Live from Apache Big Data: A 5-Point System for Data Project Success [Video]


It takes a village to make data projects work – and the most important members of the team may not have anything to do with the data science itself.

That’s been the experience of Amy Gaskins, a data scientist with more than 10 years experience as a senior intelligence analyst supporting various agencies within the United States Intelligence Community and Department of Defense. She delivered the final keynote this morning at Apache’s Big Data Conference in Vancouver.

Gaskins took the crowd through three diverse projects she’s worked on – with the Department of Defense, MetLife and the National Oceanographic and Atmospheric Administration – and highlighted the successes and failures of each project.

And in each one, it was the subject matter experts (SMEs), not the data scientists, that were the glue holding the whole project together.

“It’s the non-data SMEs that prevent IT and business from fighting each other,” Gaskins said. “It’s like magic, and I don’t say that lightly.”

SMEs are just one piece of a five point system that Gaskins believes leads to the best chance for success for data projects. The full system is:

  • Buy-in – Needed from senior leadership, middle management and the workers themselves.

  • Urgency – Everyone needs to understand that there is an existential threat to the business if the project isn’t done.

  • Transparency – People inside and outside the organization need to know what’s being done, and why. This means it can be repeated!

  • Non data science SMEs – These are the people who actually know the gritty details of how things work in their field, and how things actually get done.

  • Psychological safety – Your cross-functional team members must be able to trust each other.

“All of these facets need to be continuously tended,” Gaskins said. “It’s a system, and any part of the system can collapse at any time.”

Of the three projects she highlighted from personal experience, two found success in hitting all five marks, and each relied heavily on the subject matter experts involved with the process.

She worked with 43rd Sustainment Brigade in Afghanistan to learn more about corruption in the southern part of the country, looking to stem the amount of financial aid that found its way into the hands of the Taliban.

Gaskins said the unit was wildly understaffed, and had to recruit everyone from machine gunners to truck drivers to help with the process. So her team created a training system to bring new people on board, and were able to “train soldiers, combine the new data with existing sources, analyze it, report it up and out, learn from it and then train others.”
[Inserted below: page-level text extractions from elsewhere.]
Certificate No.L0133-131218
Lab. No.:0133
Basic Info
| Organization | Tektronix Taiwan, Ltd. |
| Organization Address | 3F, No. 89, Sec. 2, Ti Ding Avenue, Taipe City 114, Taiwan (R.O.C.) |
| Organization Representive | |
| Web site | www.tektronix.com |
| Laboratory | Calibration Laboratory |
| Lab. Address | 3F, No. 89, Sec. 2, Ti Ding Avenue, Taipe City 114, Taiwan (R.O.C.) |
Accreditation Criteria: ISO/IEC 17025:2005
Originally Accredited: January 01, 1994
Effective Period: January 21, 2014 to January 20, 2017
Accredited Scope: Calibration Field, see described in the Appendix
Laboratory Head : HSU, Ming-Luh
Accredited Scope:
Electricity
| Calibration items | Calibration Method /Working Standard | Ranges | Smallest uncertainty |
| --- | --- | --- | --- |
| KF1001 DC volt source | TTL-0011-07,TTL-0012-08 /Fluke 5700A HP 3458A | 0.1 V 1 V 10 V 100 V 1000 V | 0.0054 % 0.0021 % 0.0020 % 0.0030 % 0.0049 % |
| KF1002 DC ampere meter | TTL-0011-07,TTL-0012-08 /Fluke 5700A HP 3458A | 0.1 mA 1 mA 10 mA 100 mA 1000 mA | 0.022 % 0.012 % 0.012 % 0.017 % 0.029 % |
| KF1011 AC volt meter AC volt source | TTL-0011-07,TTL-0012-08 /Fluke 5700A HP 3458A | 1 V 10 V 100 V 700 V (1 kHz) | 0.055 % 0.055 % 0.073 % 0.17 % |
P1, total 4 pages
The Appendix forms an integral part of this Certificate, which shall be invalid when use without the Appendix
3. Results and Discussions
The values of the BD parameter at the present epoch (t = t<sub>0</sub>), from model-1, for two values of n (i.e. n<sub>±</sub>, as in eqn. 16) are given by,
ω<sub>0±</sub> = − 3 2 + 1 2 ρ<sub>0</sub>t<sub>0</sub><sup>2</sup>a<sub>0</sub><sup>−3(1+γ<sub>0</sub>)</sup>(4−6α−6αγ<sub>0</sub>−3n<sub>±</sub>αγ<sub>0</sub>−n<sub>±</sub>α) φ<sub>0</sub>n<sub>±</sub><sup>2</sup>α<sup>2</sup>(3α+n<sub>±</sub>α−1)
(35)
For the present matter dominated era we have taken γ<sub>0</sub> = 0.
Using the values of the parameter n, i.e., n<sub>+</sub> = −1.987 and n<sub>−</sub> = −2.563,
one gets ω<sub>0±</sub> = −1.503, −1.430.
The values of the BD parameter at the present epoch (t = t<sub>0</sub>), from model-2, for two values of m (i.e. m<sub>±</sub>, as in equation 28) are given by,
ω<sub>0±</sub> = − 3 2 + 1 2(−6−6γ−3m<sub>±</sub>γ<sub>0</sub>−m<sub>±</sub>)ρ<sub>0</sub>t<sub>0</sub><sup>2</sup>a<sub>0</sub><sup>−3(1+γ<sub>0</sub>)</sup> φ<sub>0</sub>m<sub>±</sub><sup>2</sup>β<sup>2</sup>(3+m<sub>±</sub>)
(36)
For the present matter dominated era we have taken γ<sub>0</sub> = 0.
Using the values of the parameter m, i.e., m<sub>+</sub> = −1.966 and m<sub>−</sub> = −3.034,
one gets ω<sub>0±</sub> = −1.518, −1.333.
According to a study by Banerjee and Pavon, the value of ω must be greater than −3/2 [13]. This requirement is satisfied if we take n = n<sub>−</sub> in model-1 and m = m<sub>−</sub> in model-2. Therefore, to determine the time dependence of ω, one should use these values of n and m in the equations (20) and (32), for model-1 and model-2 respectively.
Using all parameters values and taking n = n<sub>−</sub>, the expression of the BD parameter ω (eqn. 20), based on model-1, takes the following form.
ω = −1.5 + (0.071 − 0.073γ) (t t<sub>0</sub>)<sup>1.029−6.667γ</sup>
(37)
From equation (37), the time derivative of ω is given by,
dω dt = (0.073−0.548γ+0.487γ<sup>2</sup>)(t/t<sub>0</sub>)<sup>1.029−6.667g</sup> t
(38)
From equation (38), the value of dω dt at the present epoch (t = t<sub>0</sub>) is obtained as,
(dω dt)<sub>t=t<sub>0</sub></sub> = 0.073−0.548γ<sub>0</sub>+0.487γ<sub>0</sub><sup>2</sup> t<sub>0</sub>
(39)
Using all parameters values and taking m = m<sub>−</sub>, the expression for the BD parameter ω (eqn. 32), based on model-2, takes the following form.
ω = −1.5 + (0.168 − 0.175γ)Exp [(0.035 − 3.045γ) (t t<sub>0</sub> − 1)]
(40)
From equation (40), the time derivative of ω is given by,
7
At MetLife’s Dubai office, her team was able to create an automated insurance fraud solution that provided a 400 percent return on investment in preventing fraud. Yet again, a crucial piece was the SMEs – in this case, insurance claims adjusters.

“One of the really critical things to getting this done was understanding the knowledge in each of the claims adjusters heads,” she said. “We wanted to make sure we gathered that knowledge; they had to be part of the hypotheses process.”

The third project, opening and commercializing NOAA’s weather data, suffered from a lack of buy-in and urgency from the government agency’s political leadership, according to Gaskins. But the scientists were all-in on the effort to open up the data and drove the successes the project did have.

“It was a team of volunteers, so it was a team of people very passionate about getting it done,” Gaskins said. “It was an egalitarian style team with no titles, which allowed everyone to make decisions very easily. We were open, transparent, and this made the team really safe. [The participants] said it was unlike any other government team they’d worked on.”